Dynamic Treatment on Networks
Bengusu Nar, Jiguang Li, Veronika Ročková, Panos Toulis
TLDR
Q-Ising is a new pipeline for dynamic treatment allocation on networks, combining Bayesian Ising models with offline reinforcement learning.
Key contributions
- Proposes Q-Ising, a 3-stage pipeline for dynamic treatment on networks using Bayesian Ising models and offline RL.
- Estimates network adoption dynamics and augments treatment histories with continuous posterior latent states.
- Quantifies uncertainty over dynamic decisions, yielding ensemble policies with interpretable spillover estimates.

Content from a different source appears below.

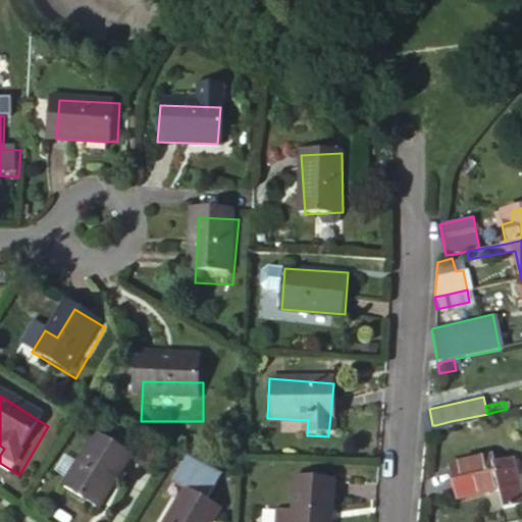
[(452,458),(457,477),(493,469),(518,464),(515,452),(498,456),(493,449),(452,458)]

- Demonstrates Q-Ising's superior performance over static benchmarks on real and synthetic networks.
Why it matters
Existing treatment strategies on networks are largely static, while dynamic frameworks ignore network structure. This paper bridges that gap, offering a robust, data-driven approach to optimize interventions in networked systems. This is crucial for fields like public health and social policy where spillovers are key.
Original Abstract
In networks, effective dynamic treatment allocation requires deciding both whom to treat and also when, so as to amplify policy impact through spillovers. An early intervention at a well-connected node can trigger cascades that change which nodes are worth targeting in the next period. Existing treatment strategies under network interference are largely static while dynamic treatment frameworks typically ignore network structure altogether. We integrate these perspectives and propose Q-Ising, a three-stage pipeline that (i) estimates network adoption dynamics via a Bayesian dynamic Ising model from a single observed panel, (ii) augments treatment adoption histories with continuous posterior latent states, and (iii) learns a dynamic policy via offline reinforcement learning. The Bayesian mechanism enables uncertainty quantification over dynamic decisions, yielding posterior ensemble policies with interpretable spillover estimates. We provide a finite-sample regret upper bound that decomposes into standard offline-RL uncertainty, network abstraction error, and first stage error in Ising state estimation. We apply our method to data from Indian village microfinance networks and synthetic stochastic block models under simulated heterogeneous susceptible-infected-susceptible (SIS) dynamics and demonstrate that adaptive targeting outperforms static centrality benchmarks.